For more information about experimental Ebola treatments, head over to the CDC website: http://www.cdc.gov/vhf/ebola/outbreaks/guinea/qa-experimental-treatments.html

As for travel, the Nigerian Civil Aviation Authority suspended Gambia Bird Airlines Ltd. until it "put in place acceptable and satisfactory measures to contain the spread of Ebola virus." There are no recorded cases of Ebola in Gambia, but they are not wanting to take the risk of bringing the disease there. The airline does fly to Guinea, Sierra Leone, and Liberia where the Ebola outbreak is concentrated.

Ivory Coast banned all flights coming from those three countries from landing in their airports.

Just over the weekend, Zambia banned all citizens of Guinea, Sierra Leone, Liberia, and Nigeria from entering the country at all. This is the biggest move against blocking travellers from Ebola afflicted countries.

Hospitals in major metropolitan areas around the world are making preparations for treating potential Ebola cases. Many countries have tested suspected individuals visiting from West African countries, but results have turned up negative.

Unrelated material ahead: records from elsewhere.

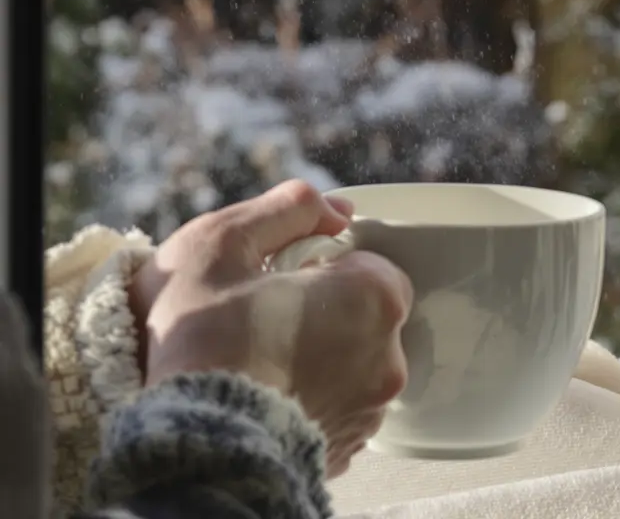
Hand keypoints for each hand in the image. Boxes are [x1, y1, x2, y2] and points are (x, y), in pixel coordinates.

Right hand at [133, 180, 412, 476]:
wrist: (191, 440)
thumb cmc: (203, 337)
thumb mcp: (225, 242)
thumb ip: (288, 209)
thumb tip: (336, 210)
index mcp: (374, 297)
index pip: (369, 267)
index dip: (324, 268)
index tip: (282, 281)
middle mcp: (388, 356)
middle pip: (363, 317)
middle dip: (323, 312)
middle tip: (264, 319)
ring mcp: (371, 410)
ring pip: (350, 367)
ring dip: (318, 359)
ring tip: (259, 363)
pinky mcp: (347, 450)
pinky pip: (334, 410)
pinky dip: (308, 401)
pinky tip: (265, 399)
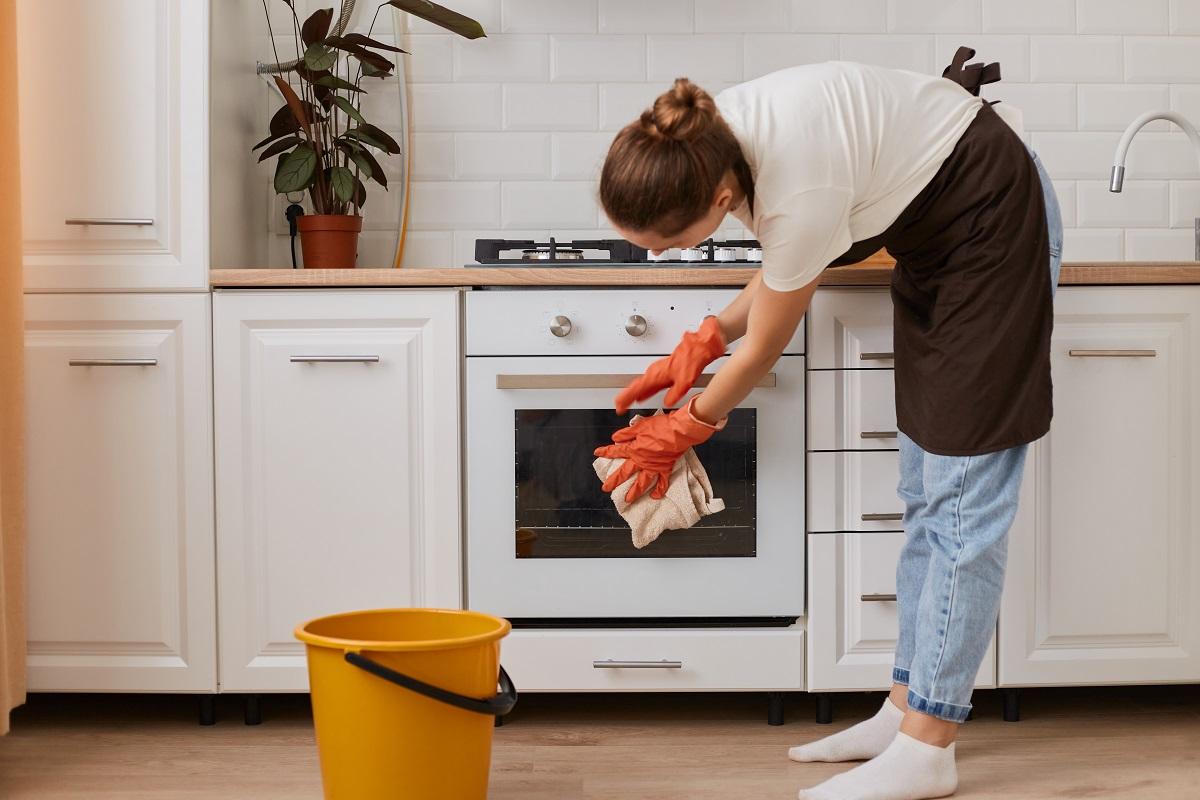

John Rose is the chief operating officer of iJet International, which advises companies on health-related travel issues, “Panic is the bigger issue right now. We all know the chances of contracting Ebola are extraordinarily low—it's not an easily spread disease unless you're a caregiver."

In the meantime, there needs to be an influx of aid workers, government aid, education, and research to find a cure. If you are traveling, be cautious and be diligent in hand washing and basic hygiene. If you have a fever and experience vomiting and diarrhea and have just come from Africa or been exposed to someone who has, get tested. We will get through this outbreak, but it will most likely get worse before it gets better.